• [AIM OF THE TASK]: Search the entries below for "format", and copy each line where it appears.

• [RECORDS FOR THE TASK]:
○ ○ ○ ○

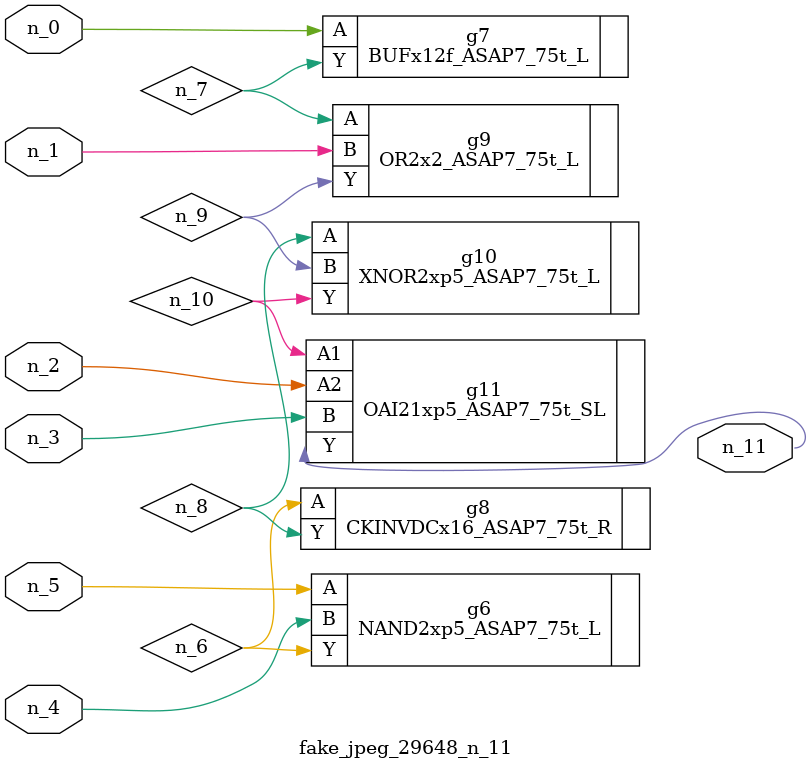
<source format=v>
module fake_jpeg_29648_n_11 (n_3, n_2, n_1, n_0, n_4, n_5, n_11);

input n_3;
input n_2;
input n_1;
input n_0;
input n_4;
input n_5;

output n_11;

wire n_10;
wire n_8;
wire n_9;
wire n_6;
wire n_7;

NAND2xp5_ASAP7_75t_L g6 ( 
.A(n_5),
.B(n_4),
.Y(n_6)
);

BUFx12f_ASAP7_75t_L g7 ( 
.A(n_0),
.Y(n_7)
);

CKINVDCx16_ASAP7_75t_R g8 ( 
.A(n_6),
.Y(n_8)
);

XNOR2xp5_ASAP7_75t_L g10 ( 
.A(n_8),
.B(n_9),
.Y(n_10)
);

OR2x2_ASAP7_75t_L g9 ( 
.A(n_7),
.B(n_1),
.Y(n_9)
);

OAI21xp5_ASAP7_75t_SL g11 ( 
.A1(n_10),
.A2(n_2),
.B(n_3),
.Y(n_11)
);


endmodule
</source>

○ ○ ○ ○

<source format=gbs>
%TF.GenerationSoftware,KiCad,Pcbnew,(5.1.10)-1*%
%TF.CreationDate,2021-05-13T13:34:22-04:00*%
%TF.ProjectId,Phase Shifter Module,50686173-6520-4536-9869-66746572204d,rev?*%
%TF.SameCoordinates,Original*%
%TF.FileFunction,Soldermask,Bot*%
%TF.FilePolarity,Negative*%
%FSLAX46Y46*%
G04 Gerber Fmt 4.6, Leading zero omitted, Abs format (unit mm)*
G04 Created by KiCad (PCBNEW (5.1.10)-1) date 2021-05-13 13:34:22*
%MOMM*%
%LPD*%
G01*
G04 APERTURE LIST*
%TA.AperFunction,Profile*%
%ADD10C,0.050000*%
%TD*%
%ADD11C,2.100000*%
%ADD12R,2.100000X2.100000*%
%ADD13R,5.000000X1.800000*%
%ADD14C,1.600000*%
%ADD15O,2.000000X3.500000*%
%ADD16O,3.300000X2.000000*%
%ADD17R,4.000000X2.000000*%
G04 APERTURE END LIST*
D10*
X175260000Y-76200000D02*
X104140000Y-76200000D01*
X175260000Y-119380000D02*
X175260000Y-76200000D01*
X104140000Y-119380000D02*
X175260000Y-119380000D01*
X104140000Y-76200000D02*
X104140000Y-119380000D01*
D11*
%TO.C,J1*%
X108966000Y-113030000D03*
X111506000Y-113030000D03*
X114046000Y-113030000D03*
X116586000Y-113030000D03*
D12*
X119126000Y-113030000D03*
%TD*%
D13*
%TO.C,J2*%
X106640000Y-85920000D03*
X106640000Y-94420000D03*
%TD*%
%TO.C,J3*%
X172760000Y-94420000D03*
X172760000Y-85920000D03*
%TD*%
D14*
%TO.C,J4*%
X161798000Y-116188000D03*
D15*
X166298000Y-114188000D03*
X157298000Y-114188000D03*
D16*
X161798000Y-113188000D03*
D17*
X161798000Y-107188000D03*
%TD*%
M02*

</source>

○ ○ ○ ○

• [RESPONSE AREA]:
<source format=v>
<source format=gbs>
G04 Gerber Fmt 4.6, Leading zero omitted, Abs format (unit mm)*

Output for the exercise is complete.